## PROBLEM REQUIREMENTS
What is the number of lines in the entries that contain the word "enhanced"? Reply with that number only.

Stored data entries
○ ○ ○ ○ ○

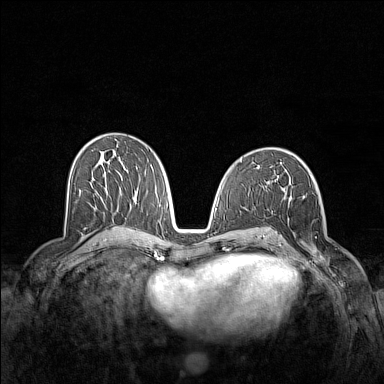
Breast MRI (dynamic contrast-enhanced), one axial slice. Dynamic contrast-enhanced series, time point 2 of 7 at this slice position (early post-contrast). 1.5 T. TE 1.8 ms, TR 5 ms. 1 mm slice thickness. 384 × 384 image matrix. Female patient.
Outlined on this slice (semi-automatically segmented with operator editing):
- enhancing-tissue mask used for the functional tumour volume (all voxels passing the contrast-enhancement thresholds inside the analysis volume; usually the tumour): bounding box <300,196,331,271> (left, top, right, bottom; pixels)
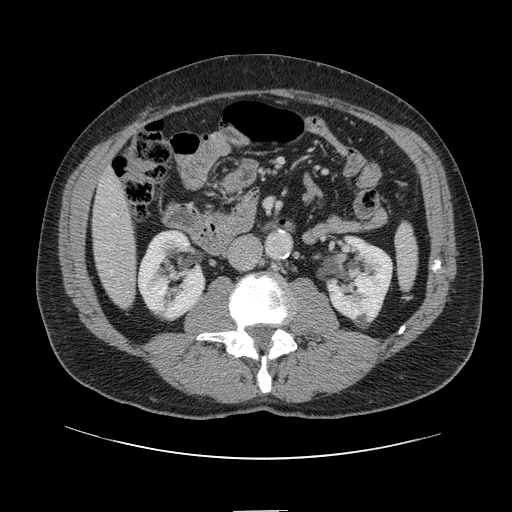
Contrast-enhanced abdominal CT, one axial slice. Position 24 of 161 along the scan axis. Soft-tissue window (W 400 / L 40 HU). 2.5 mm slice thickness. 512 × 512 image matrix, field of view 412 × 412 mm. From the clinical record (not read from this slice): patient: female, age 60 years at operation; diagnosis: colorectal cancer liver metastases, imaged before liver resection; multiple liver metastases: no; largest metastasis: 3.5 cm; disease in both lobes: no.
Outlined on this slice (expert manual segmentation):
- hepatic veins: box from (x=112, y=214) to (x=115, y=217) px
- liver: (x=93, y=171)–(x=135, y=307)
- planned liver remnant (the part of the liver to remain after resection): (x=93, y=171)–(x=132, y=255)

○ ○ ○ ○ ○

## TASK RESULT
2